I don’t know why or how it began, but a few years ago my dad began getting me headlamps and flashlights every Christmas. It has become a long running joke, but I am grateful to have ample headlamps and flashlights that I have stashed everywhere! When you get delayed by a storm and have to hike technical terrain in the dark you’ll be grateful for that headlamp.
Years ago, my bestie in Montana gave me a 20-piece survival canteen kit – it has been one of the greatest gifts I’ve ever received! I always carry it in my pack and love that 90% of my emergency gear is one spot and waterproof. I have used the contents more than once and modified the contents over the years to better suit my needs. Here is a similar concept, but with a large water bottle. My canteen has waterproof matches, a lighter, flint & steel, fire starters, band-aids, hand warmers, flashlight, compass, pocket knife, paracord, poncho, whistle, and previously an emergency space blanket that I used and consequently ruined on Bridger Ridge attempt #3. I have since replaced my space blanket with a sturdier reusable emergency bivy by SOL which I used on Bridger Ridge attempt #4.

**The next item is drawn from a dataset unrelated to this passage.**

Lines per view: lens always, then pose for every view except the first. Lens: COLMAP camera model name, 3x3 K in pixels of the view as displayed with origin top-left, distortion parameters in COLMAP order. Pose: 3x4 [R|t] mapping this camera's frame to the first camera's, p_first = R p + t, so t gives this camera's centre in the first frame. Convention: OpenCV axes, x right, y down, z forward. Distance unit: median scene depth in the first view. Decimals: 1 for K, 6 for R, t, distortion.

What I can’t fit into my canteen I have in a small bag. That’s where I keep my additional first aid supplies – ace wraps, gauze compress, a large sheet of gauze that can be used as a sling or to dress a wound, etc.
Also, it’s not a bad idea to carry a repair/tool kit as well – think knife/multi-tool, duct tape, sewing kit, etc.

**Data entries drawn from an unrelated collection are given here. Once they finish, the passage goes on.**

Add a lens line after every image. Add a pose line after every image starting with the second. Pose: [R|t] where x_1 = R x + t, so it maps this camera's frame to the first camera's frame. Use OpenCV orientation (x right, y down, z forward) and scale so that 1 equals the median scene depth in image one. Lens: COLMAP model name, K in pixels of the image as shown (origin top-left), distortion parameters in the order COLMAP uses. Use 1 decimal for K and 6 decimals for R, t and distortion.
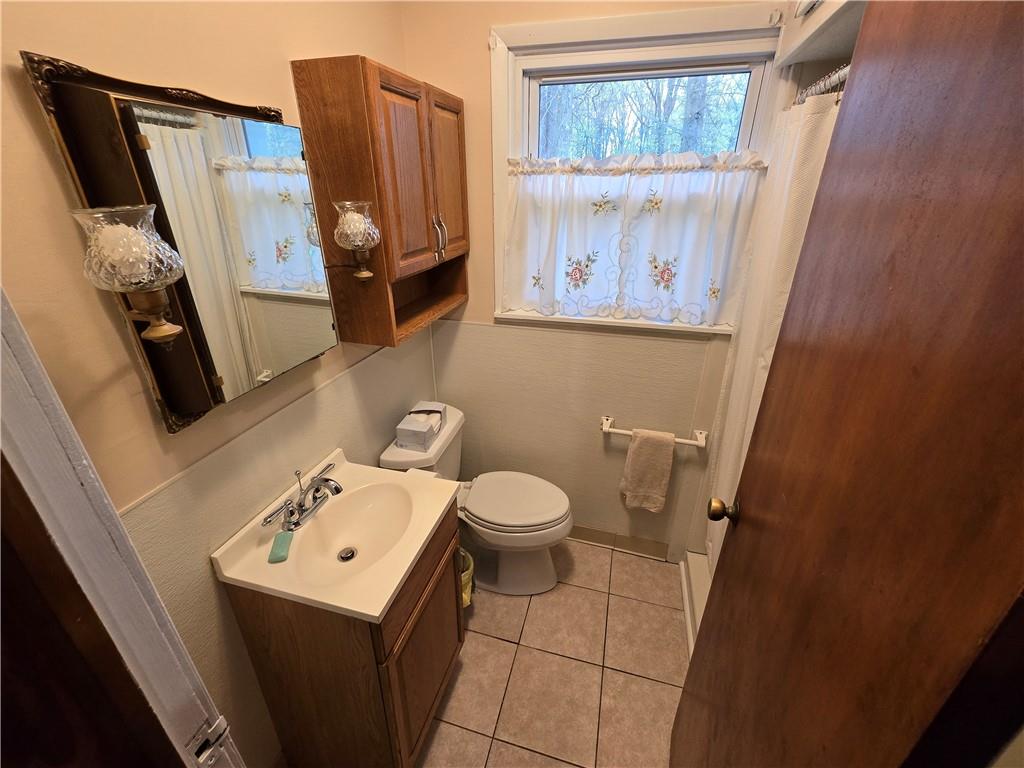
lens RADIAL K [[422.6, 0, 514.0], [0, 422.6, 380.6], [0, 0, 1]] dist [-0.007195, 0.001768]
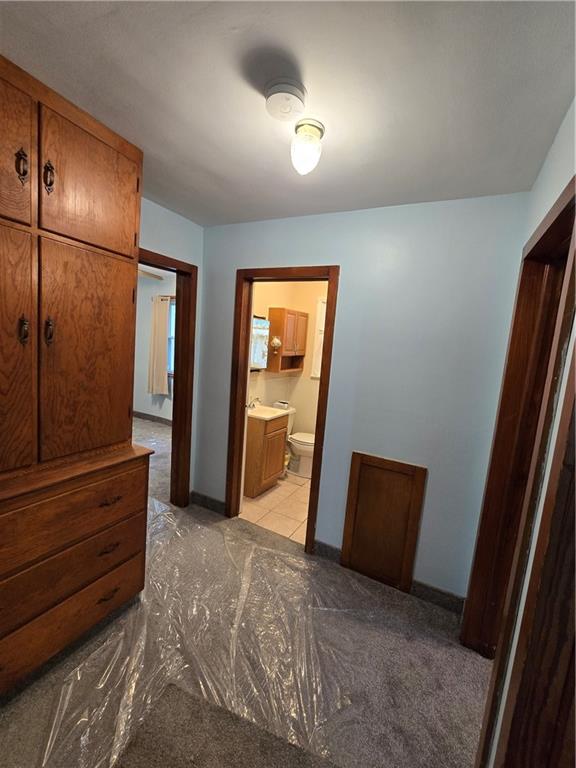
lens RADIAL K [[316.9, 0, 289.4], [0, 316.9, 382.2], [0, 0, 1]] dist [-0.007195, 0.001768]
pose [[0.969536, 0.106118, -0.220768, 0.494519], [-0.167102, 0.945535, -0.279357, 0.870125], [0.179099, 0.307737, 0.934463, -1.796995]]
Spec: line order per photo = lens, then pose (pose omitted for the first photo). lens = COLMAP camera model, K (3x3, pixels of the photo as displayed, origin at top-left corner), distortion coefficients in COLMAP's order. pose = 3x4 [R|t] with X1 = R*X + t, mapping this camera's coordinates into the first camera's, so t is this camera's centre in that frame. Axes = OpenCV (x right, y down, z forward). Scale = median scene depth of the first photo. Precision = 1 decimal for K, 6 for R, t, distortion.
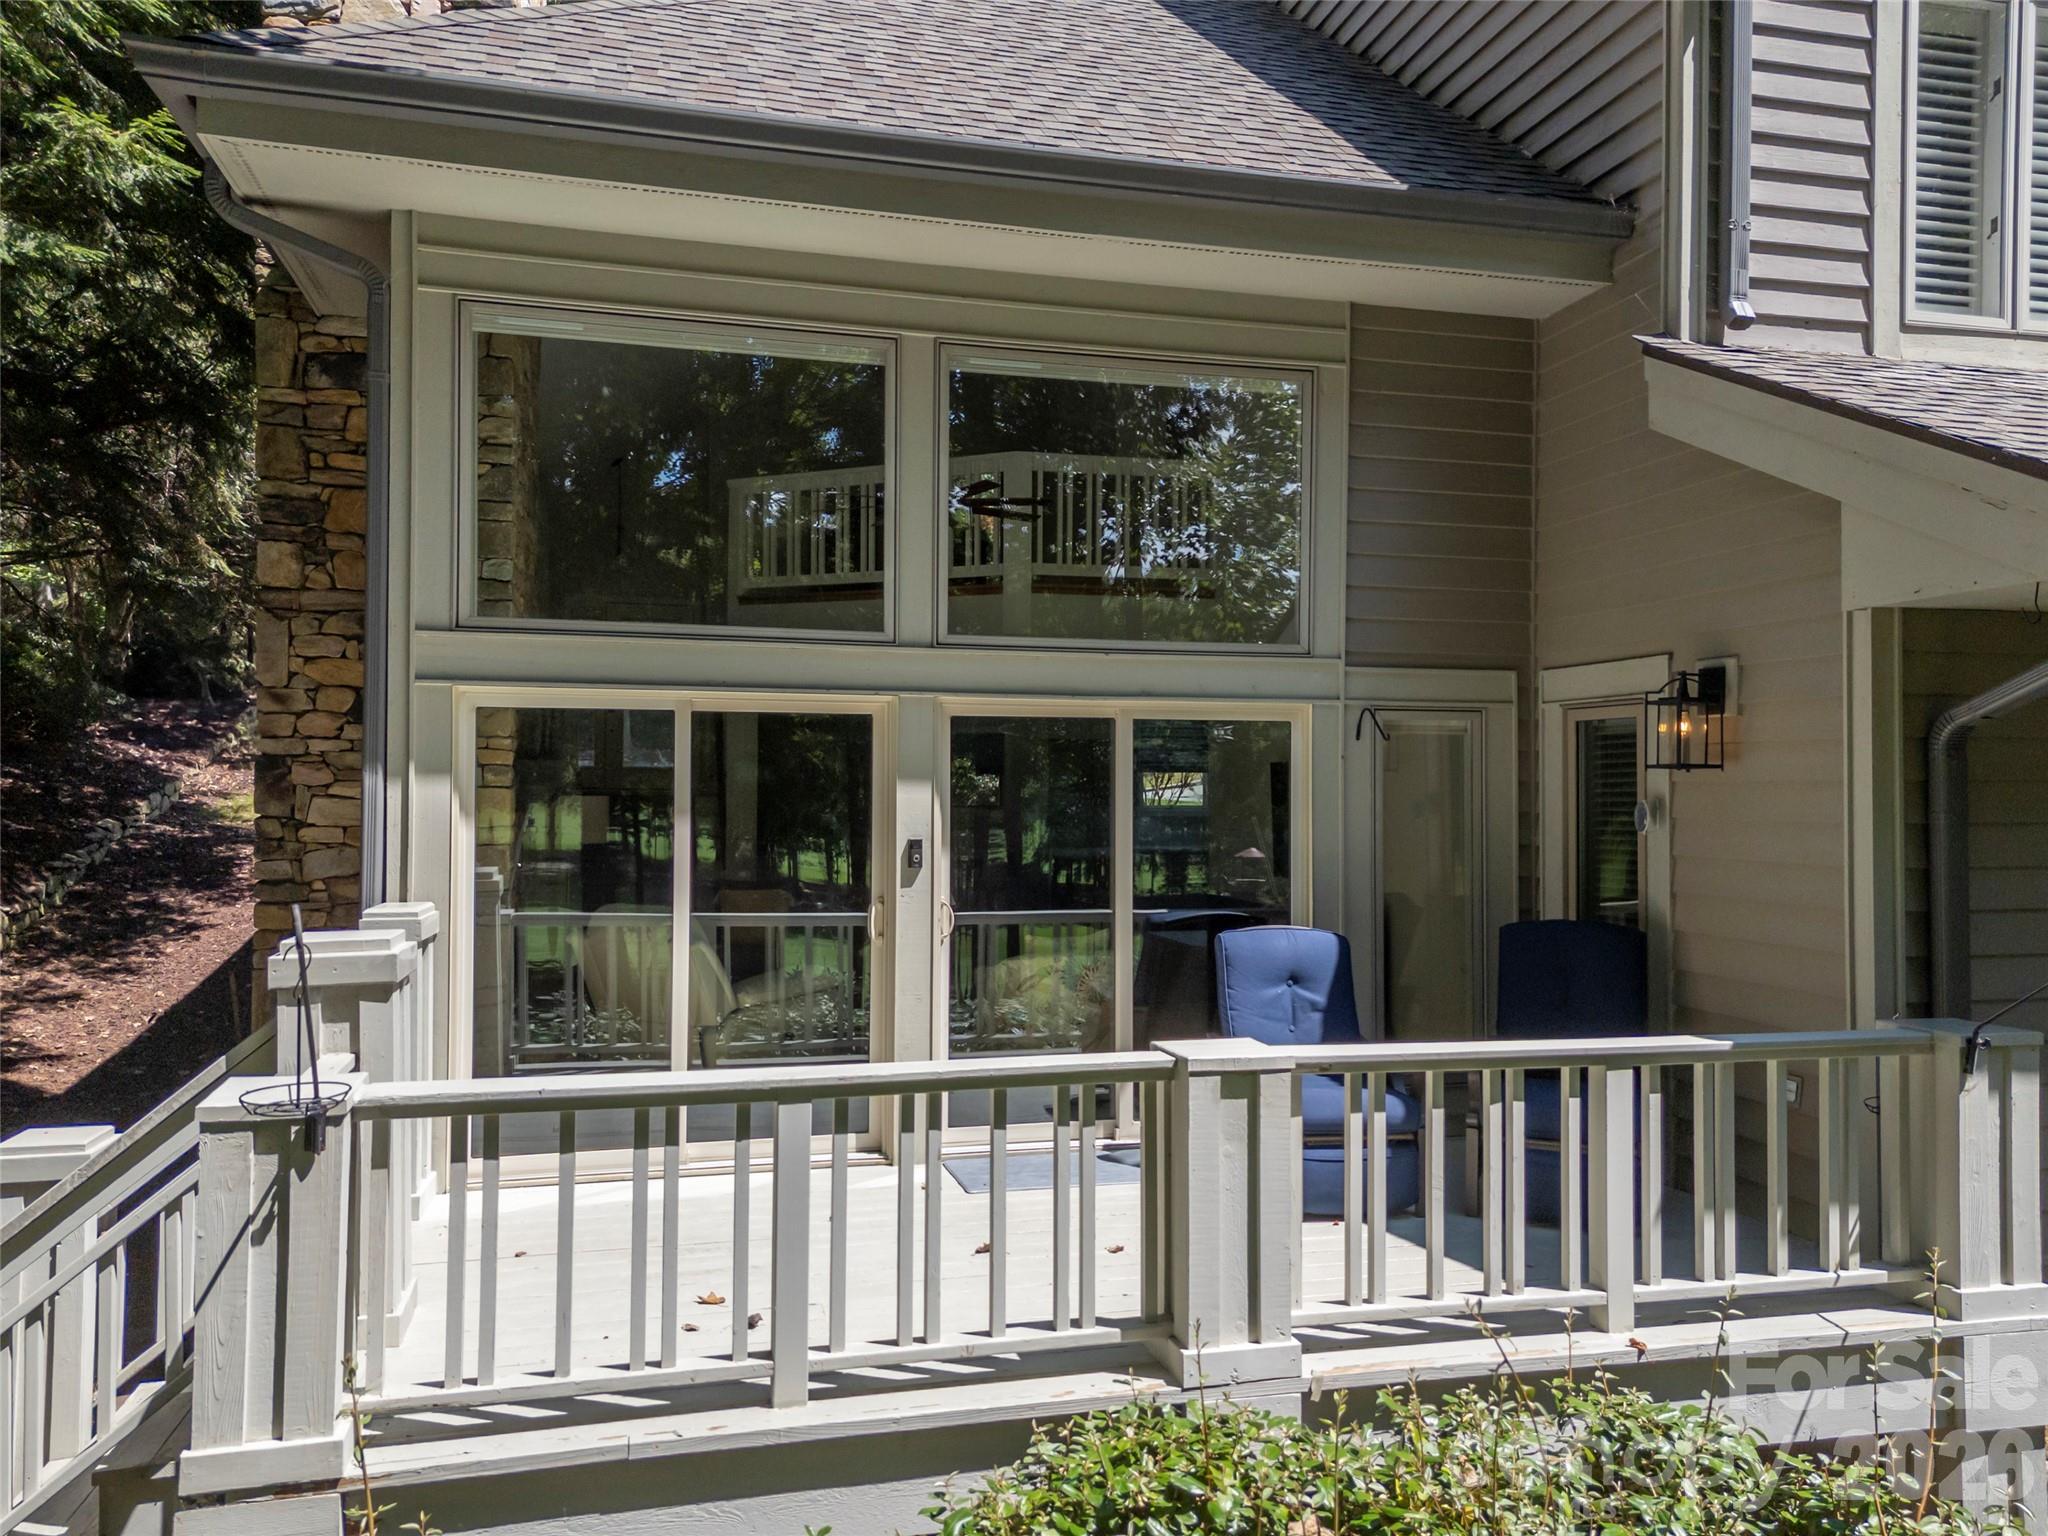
lens RADIAL K [[1498.2, 0, 1027.7], [0, 1498.2, 771.1], [0, 0, 1]] dist [0.086229, -0.045140]
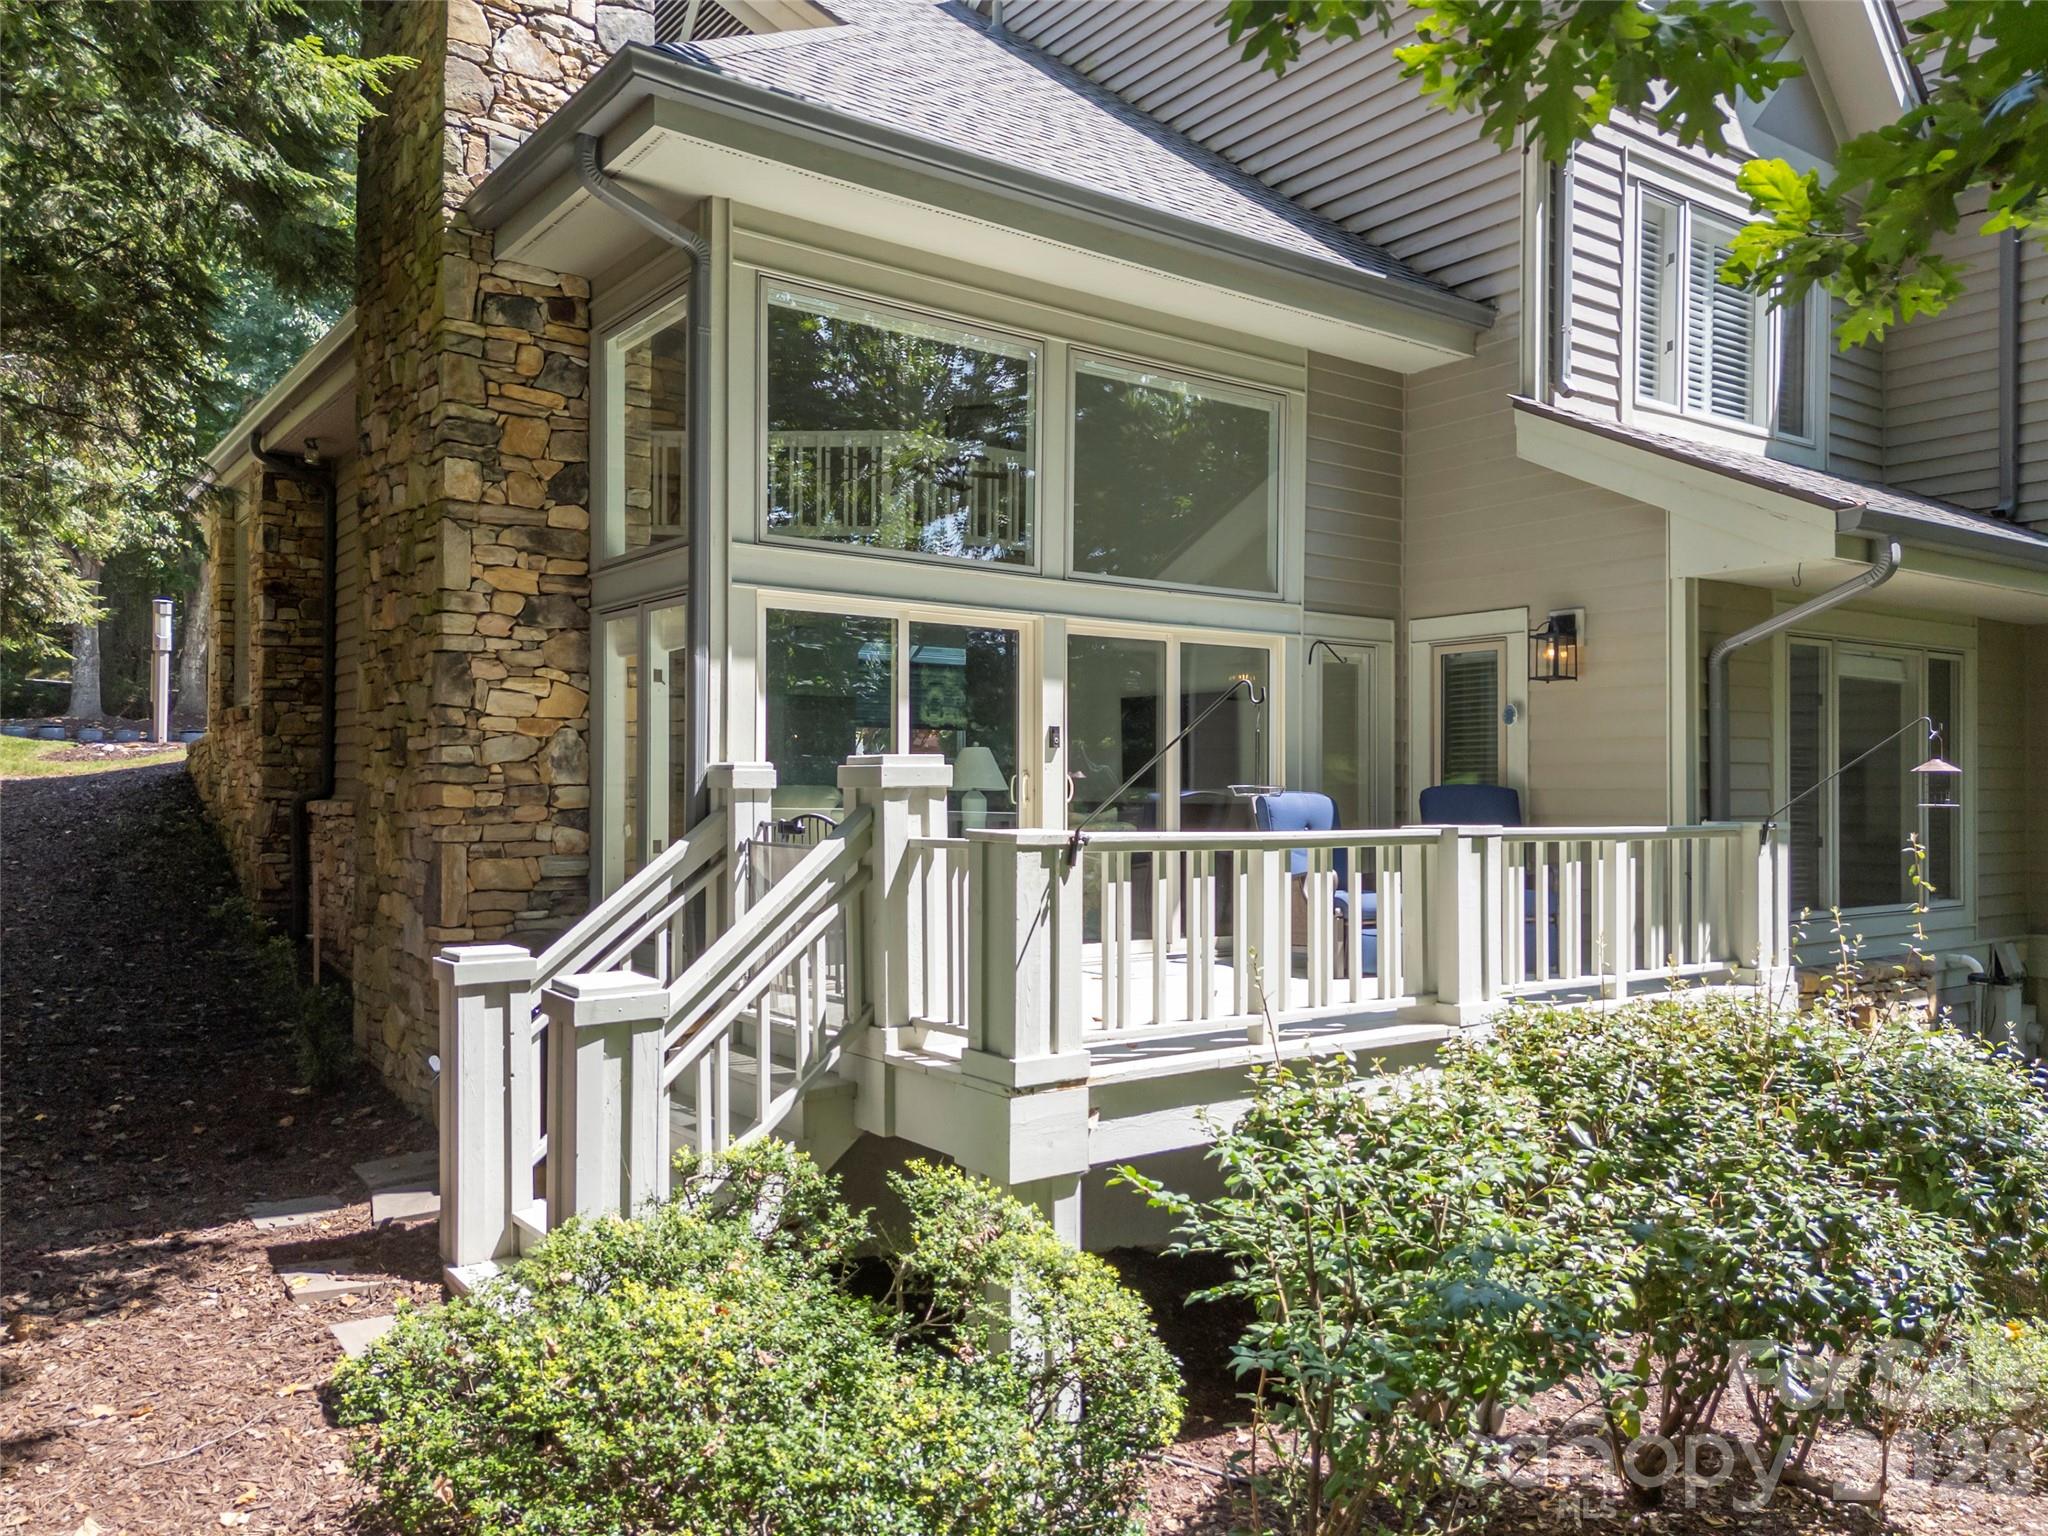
lens RADIAL K [[1498.2, 0, 1023.1], [0, 1498.2, 772.2], [0, 0, 1]] dist [0.086229, -0.045140]
pose [[0.926515, 0.002549, 0.376250, -0.570536], [-0.003533, 0.999992, 0.001926, 0.080484], [-0.376242, -0.003114, 0.926516, -0.195545]]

Have a map. Have a plan. If you’re like me you depend on your fancy smartphone, then there’s a chance your compass knowledge consists of only knowing that compass points north, but wait is that grid north or magnetic north?! I would HIGHLY recommend a navigation and compass class to anyone who is considering expanding their hiking and backpacking repertoire. I recently took the REI course, and loved it! It truly was fascinating. The REI in Spokane is not currently offering the class, but here is a link to the REI Class Calendar, so please keep it on your radar. The class fills up quickly.

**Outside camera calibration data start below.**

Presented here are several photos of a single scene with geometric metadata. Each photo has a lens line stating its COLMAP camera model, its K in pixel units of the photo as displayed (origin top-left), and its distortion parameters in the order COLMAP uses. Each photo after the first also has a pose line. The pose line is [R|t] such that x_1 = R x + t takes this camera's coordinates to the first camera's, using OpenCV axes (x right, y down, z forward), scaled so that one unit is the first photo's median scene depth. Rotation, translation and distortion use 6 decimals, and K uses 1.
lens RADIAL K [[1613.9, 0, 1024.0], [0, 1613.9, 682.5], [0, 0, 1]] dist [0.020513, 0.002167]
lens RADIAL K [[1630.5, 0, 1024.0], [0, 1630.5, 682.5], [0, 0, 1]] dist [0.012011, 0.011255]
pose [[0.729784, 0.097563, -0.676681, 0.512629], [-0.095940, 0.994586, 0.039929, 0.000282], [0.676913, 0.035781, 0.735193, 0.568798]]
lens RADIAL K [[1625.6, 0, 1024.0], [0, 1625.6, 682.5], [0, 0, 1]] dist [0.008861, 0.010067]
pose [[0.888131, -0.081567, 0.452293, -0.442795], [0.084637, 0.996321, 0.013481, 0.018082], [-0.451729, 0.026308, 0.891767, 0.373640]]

Since I watched 127 Hours, I have never gone on an adventure again without telling someone where I was going. There is a part where Aron Ralston is interviewing himself while still pinned under the boulder. He calls himself out saying “Is it true that despite, or maybe because you’re a big fucking hard hero… you didn’t tell anyone where you were going?” and he responds to himself “Yeah. That’s absolutely correct.” That stuck with me.
Don’t be the tough guy. Be the smart kickass adventurer that lives to adventure another day – let someone know where you are, I always give my parents and BFF a map of where I am going with the trail highlighted and possible Plan B and Plan C detours, and I tell them my tentative return time, with a buffer window, and a time to call Search and Rescue if they do not hear from me. I have established an emergency plan that not only makes me feel better but also my family and friends.
There’s a long running joke among from family and friends about going out in the woods and “mysteriously” losing a sock, bandana, shirt sleeve, or in really bad cases an entire shirt! If you don’t want to mysteriously lose one of your new fancy Smartwool socks or the sleeve to that new finely woven Merino wool base layer – BRING TOILET PAPER!
I am fully aware that I am not one of those savvy minimalists, but I personally feel more comfortable being prepared. Every time I go hiking I am prepared to stay the night if things go awry. I am also prepared to offer assistance to others in my party or on the trail.
Happy hiking my friends, I’ll see you on the trail!